__What to do__: Write out every line of text in each row below, keeping each line's wording, spelling, and line breaks unchanged.

*** Opening Data for review ***

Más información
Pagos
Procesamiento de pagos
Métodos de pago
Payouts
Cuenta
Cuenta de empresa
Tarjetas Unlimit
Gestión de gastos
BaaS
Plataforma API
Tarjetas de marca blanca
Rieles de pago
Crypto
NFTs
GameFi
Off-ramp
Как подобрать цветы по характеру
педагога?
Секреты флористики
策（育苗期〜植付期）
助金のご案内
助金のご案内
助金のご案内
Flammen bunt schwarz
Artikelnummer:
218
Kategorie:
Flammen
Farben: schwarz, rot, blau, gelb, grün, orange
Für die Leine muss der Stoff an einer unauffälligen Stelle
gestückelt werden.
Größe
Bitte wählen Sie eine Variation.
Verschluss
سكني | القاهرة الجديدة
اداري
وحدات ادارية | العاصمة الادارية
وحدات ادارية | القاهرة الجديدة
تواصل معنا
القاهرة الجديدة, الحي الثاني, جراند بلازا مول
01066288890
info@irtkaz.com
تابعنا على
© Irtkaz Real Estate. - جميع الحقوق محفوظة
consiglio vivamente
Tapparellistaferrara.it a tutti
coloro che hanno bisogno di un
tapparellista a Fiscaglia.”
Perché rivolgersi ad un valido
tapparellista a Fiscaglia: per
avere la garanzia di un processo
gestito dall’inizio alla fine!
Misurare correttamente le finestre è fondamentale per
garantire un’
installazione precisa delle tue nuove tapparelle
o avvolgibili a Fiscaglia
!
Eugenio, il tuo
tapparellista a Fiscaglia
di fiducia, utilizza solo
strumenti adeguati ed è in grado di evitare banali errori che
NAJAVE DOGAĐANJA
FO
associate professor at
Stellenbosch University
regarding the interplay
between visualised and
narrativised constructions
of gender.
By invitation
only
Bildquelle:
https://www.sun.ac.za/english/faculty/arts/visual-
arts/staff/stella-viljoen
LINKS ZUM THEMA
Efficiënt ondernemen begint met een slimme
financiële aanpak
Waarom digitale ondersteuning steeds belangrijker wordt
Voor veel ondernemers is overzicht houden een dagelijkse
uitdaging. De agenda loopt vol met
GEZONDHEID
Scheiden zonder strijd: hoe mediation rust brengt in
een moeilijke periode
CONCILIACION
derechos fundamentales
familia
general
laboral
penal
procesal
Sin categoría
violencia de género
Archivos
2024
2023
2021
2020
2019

*** Closing Data for review ***

__Solution below__:
Más información
Pagos
Procesamiento de pagos
Métodos de pago
Payouts
Cuenta
Cuenta de empresa
Tarjetas Unlimit
Gestión de gastos
BaaS
Plataforma API
Tarjetas de marca blanca
Rieles de pago
Crypto
NFTs
GameFi
Off-ramp
Как подобрать цветы по характеру
педагога?
Секреты флористики
策（育苗期〜植付期）
助金のご案内
助金のご案内
助金のご案内
Flammen bunt schwarz
Artikelnummer:
218
Kategorie:
Flammen
Farben: schwarz, rot, blau, gelb, grün, orange
Für die Leine muss der Stoff an einer unauffälligen Stelle
gestückelt werden.
Größe
Bitte wählen Sie eine Variation.
Verschluss
سكني | القاهرة الجديدة
اداري
وحدات ادارية | العاصمة الادارية
وحدات ادارية | القاهرة الجديدة
تواصل معنا
القاهرة الجديدة, الحي الثاني, جراند بلازا مول
01066288890
info@irtkaz.com
تابعنا على
© Irtkaz Real Estate. - جميع الحقوق محفوظة
consiglio vivamente
Tapparellistaferrara.it a tutti
coloro che hanno bisogno di un
tapparellista a Fiscaglia.”
Perché rivolgersi ad un valido
tapparellista a Fiscaglia: per
avere la garanzia di un processo
gestito dall’inizio alla fine!
Misurare correttamente le finestre è fondamentale per
garantire un’
installazione precisa delle tue nuove tapparelle
o avvolgibili a Fiscaglia
!
Eugenio, il tuo
tapparellista a Fiscaglia
di fiducia, utilizza solo
strumenti adeguati ed è in grado di evitare banali errori che
NAJAVE DOGAĐANJA
FO
associate professor at
Stellenbosch University
regarding the interplay
between visualised and
narrativised constructions
of gender.
By invitation
only
Bildquelle:
https://www.sun.ac.za/english/faculty/arts/visual-
arts/staff/stella-viljoen
LINKS ZUM THEMA
Efficiënt ondernemen begint met een slimme
financiële aanpak
Waarom digitale ondersteuning steeds belangrijker wordt
Voor veel ondernemers is overzicht houden een dagelijkse
uitdaging. De agenda loopt vol met
GEZONDHEID
Scheiden zonder strijd: hoe mediation rust brengt in
een moeilijke periode
CONCILIACION
derechos fundamentales
familia
general
laboral
penal
procesal
Sin categoría
violencia de género
Archivos
2024
2023
2021
2020
2019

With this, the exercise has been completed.